▶ Task to complete: Return the lines below that contain the word "iPhone".

▶ Data entries:
/---
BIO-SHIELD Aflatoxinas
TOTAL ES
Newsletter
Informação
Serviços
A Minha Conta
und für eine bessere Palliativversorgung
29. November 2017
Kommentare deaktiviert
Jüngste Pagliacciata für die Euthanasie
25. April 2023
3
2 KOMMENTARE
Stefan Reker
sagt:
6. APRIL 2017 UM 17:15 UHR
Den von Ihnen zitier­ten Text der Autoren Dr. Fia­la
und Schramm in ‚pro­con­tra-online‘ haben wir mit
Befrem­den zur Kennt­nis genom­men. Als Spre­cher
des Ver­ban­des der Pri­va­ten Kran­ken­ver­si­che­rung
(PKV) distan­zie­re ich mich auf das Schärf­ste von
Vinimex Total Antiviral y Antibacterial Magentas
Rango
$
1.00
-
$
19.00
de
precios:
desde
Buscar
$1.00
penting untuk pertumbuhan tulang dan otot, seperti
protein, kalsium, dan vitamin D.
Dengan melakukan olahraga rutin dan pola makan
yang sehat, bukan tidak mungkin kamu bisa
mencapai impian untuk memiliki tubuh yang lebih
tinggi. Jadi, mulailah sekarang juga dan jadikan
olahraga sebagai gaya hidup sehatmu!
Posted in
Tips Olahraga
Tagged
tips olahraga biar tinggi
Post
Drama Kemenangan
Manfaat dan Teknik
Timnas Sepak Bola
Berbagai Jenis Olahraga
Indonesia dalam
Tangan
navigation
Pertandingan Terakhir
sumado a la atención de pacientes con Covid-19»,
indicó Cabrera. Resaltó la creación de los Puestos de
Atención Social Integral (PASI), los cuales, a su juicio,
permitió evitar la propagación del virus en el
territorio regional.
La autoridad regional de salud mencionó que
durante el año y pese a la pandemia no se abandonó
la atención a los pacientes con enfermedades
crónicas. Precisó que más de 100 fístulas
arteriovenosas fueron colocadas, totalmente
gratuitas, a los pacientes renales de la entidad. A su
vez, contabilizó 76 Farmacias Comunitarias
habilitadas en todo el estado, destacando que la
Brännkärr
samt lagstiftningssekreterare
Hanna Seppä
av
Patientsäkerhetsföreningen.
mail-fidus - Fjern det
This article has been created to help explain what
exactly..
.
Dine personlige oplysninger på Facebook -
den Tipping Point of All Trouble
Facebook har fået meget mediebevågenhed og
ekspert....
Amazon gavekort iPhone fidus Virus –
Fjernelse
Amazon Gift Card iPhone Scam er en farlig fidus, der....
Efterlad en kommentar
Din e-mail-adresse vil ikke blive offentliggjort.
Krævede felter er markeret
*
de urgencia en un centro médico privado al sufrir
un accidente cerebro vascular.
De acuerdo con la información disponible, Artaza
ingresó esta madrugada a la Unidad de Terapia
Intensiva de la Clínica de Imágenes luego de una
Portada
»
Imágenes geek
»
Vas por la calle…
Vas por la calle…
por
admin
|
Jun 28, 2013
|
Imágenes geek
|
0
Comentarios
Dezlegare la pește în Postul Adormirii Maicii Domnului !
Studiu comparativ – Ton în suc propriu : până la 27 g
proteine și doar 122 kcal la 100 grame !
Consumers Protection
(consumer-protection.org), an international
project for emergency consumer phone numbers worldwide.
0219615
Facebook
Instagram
\---
▶ Result for this task:
Amazon gavekort iPhone fidus Virus –
Amazon Gift Card iPhone Scam er en farlig fidus, der....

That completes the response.